Inspiration is kind of like a sheet of tin foil. The rules of heat capacity govern that the longer it takes for a piece of metal to heat up, the longer it will retain the heat. Tin foil will heat up very quickly, but the moment it is removed from the heat source, it cools down just as rapidly that it heated up.

So the question becomes, what do we do when we are inspired?

On Seder night we will be retelling the story of the Exodus. The hero of the evening (who interestingly is not mentioned in the Hagadah), is Moses. Moses was the greatest Jewish leader in our rich history. The moment that he was promoted from layman to leader was the moment that the exodus really started; “Let me turn now and see this great spectacle – why does the thorn bush not burn up?” (Shemot, 3:3). According to the Midrash, the burning bush had been there for a long time and was well known to the locals. What set Moshe apart from everyone else was that he actually left the path he was on to investigate this unusual sight.

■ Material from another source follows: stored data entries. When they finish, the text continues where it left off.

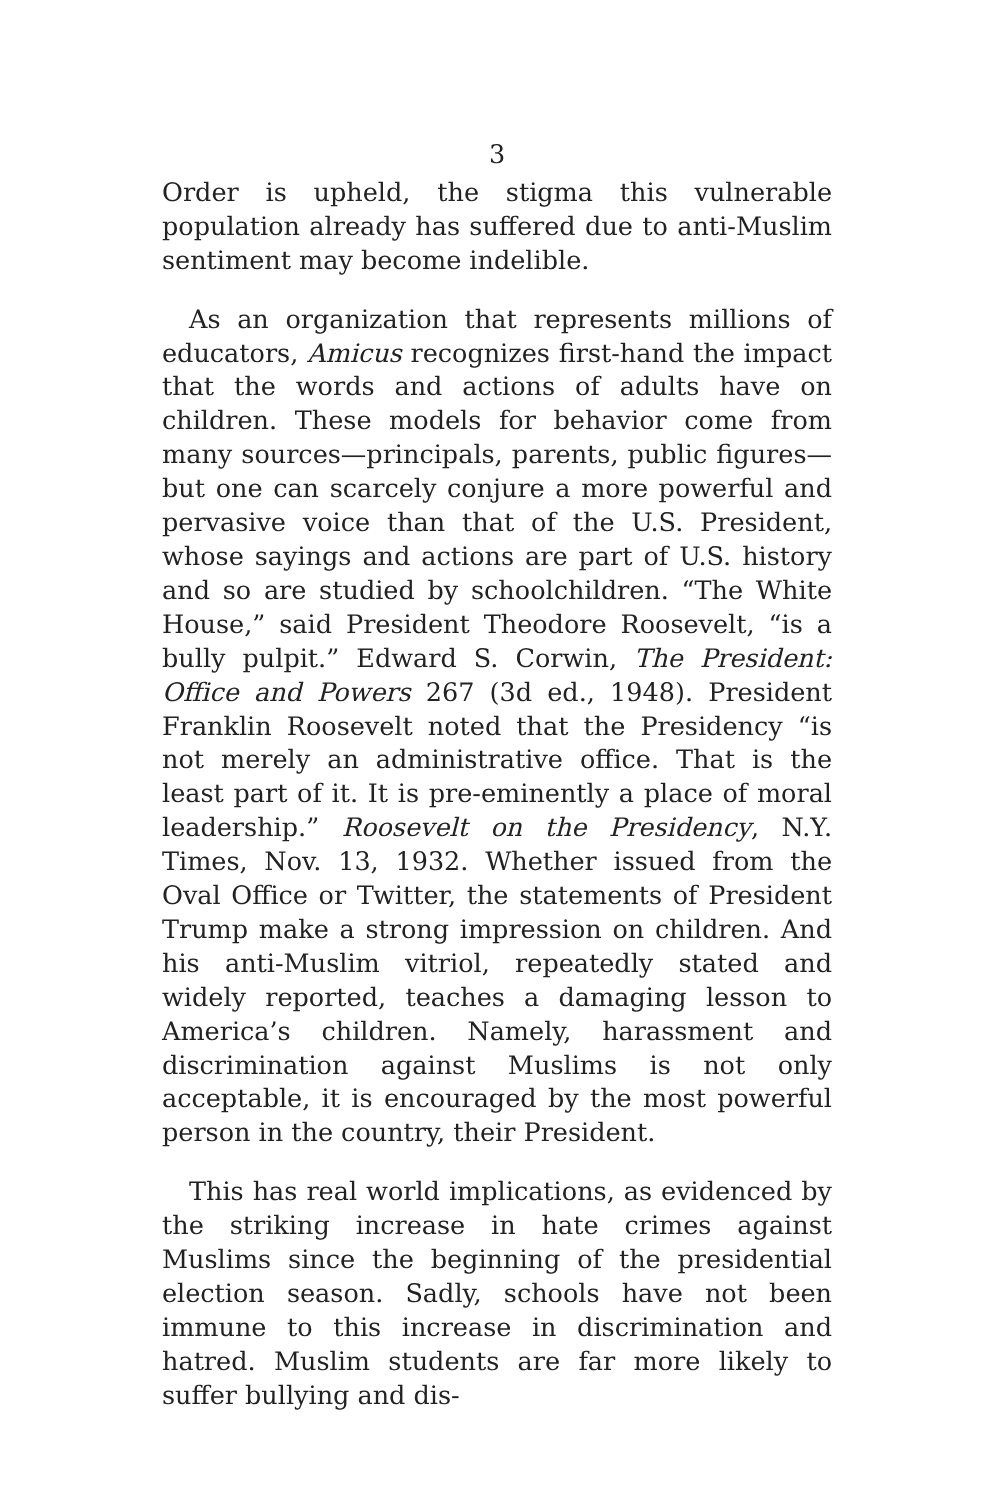3
Order is upheld, the stigma this vulnerable population already has suffered due to anti-Muslim sentiment may become indelible.
As an organization that represents millions of educators, Amicus recognizes first-hand the impact that the words and actions of adults have on children. These models for behavior come from many sources—principals, parents, public figures—but one can scarcely conjure a more powerful and pervasive voice than that of the U.S. President, whose sayings and actions are part of U.S. history and so are studied by schoolchildren. “The White House,” said President Theodore Roosevelt, “is a bully pulpit.” Edward S. Corwin, The President: Office and Powers 267 (3d ed., 1948). President Franklin Roosevelt noted that the Presidency “is not merely an administrative office. That is the least part of it. It is pre-eminently a place of moral leadership.” Roosevelt on the Presidency, N.Y. Times, Nov. 13, 1932. Whether issued from the Oval Office or Twitter, the statements of President Trump make a strong impression on children. And his anti-Muslim vitriol, repeatedly stated and widely reported, teaches a damaging lesson to America’s children. Namely, harassment and discrimination against Muslims is not only acceptable, it is encouraged by the most powerful person in the country, their President.
This has real world implications, as evidenced by the striking increase in hate crimes against Muslims since the beginning of the presidential election season. Sadly, schools have not been immune to this increase in discrimination and hatred. Muslim students are far more likely to suffer bullying and dis-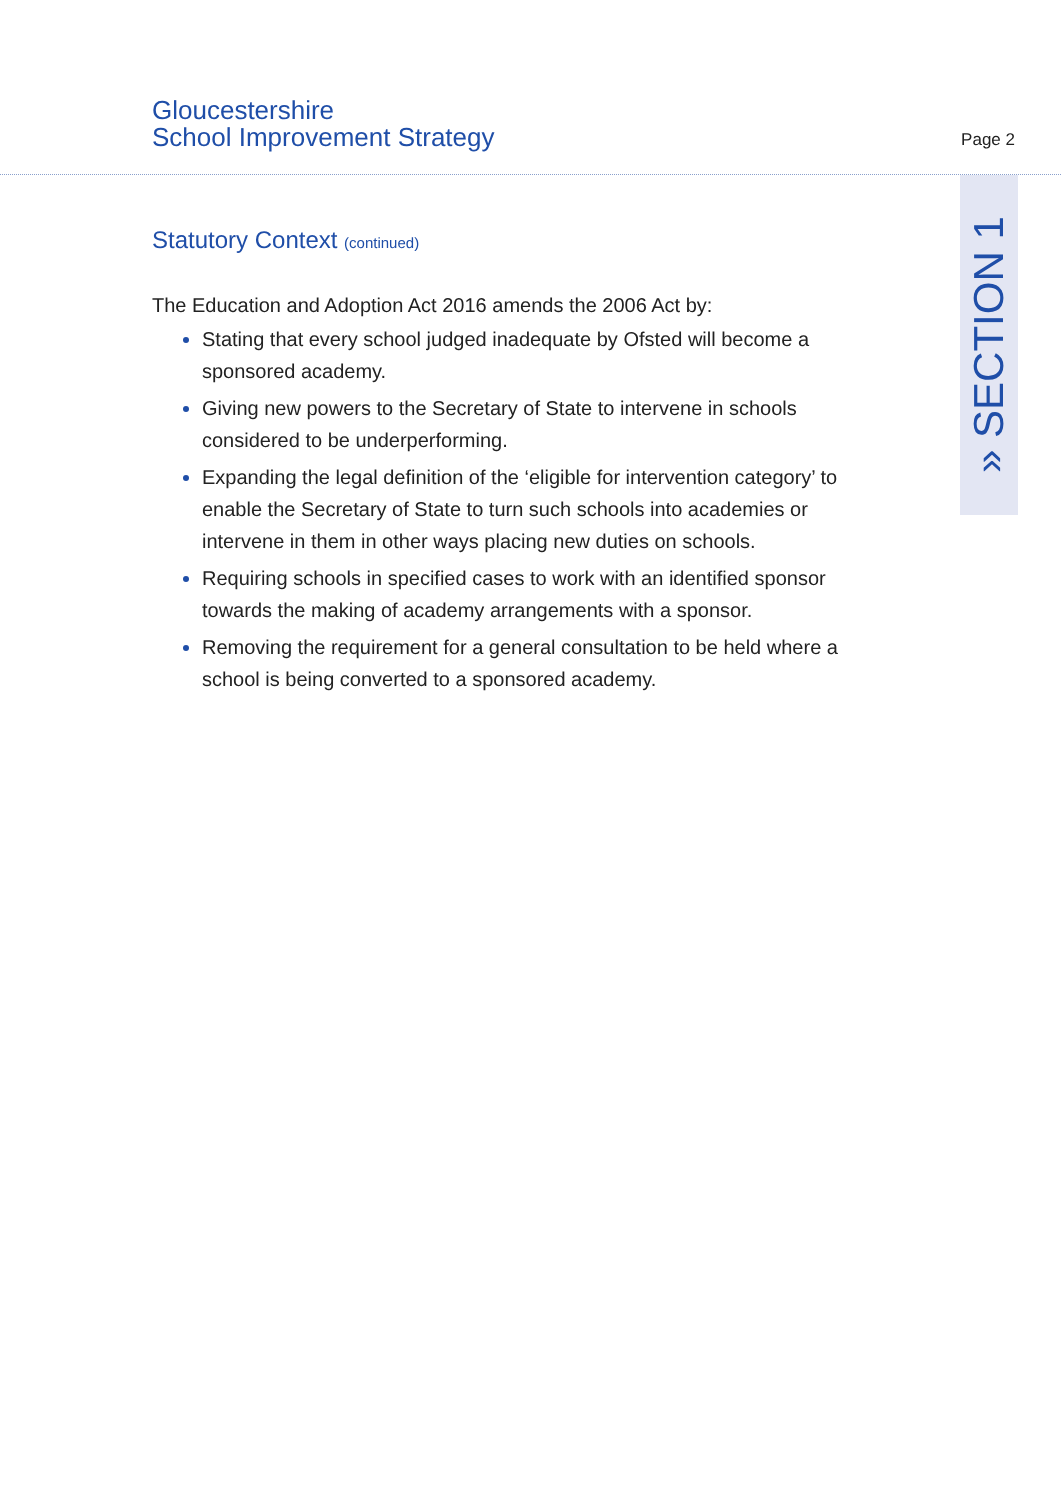Gloucestershire
School Improvement Strategy
Page 2
» SECTION 1
Statutory Context (continued)
The Education and Adoption Act 2016 amends the 2006 Act by:
Stating that every school judged inadequate by Ofsted will become a sponsored academy.
Giving new powers to the Secretary of State to intervene in schools considered to be underperforming.
Expanding the legal definition of the ‘eligible for intervention category’ to enable the Secretary of State to turn such schools into academies or intervene in them in other ways placing new duties on schools.
Requiring schools in specified cases to work with an identified sponsor towards the making of academy arrangements with a sponsor.
Removing the requirement for a general consultation to be held where a school is being converted to a sponsored academy.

He put insight and inspiration into action. He stepped out of the hectic rush of life to look into something that could provide him with more meaning. Everyone else in the town saw that bush and said “wow, that’s cool!”, then went on their merry way. Only after this self-provoked action of “let me turn”, did G-d call upon Moshe as the first and greatest leader of the Jewish people.

When we read about a soldier or civilian who was wounded in Israel we can feel terrible, but does our day really change? Take that moment of inspiration and feeling the pain of another Jewish person and say a small chapter of Psalms for his or her recovery. We could wake up in the morning, refreshed and energized for the day ahead of us, then go straight to the first task at hand. Before that moment of gratitude fades away, say ‘thank you G-d for today!’ In a situation that you feel G-d’s providence guiding you in life, committing yourself to 10 minutes of Torah study a day or setting aside time to pray is taking the inspiration and putting it into something concrete and long-lasting.

The seder night and all of Passover is a very inspiring time. The opportune approach is to negate the IMAX instruction to “close your eyes and let the feeling pass” and make something concrete that will leave an everlasting impression on us.

Rabbi Zolly Claman is Rabbi at Beth Israel Synagogue – the family shul – the Modern Orthodox Jewish congregation in Edmonton Alberta.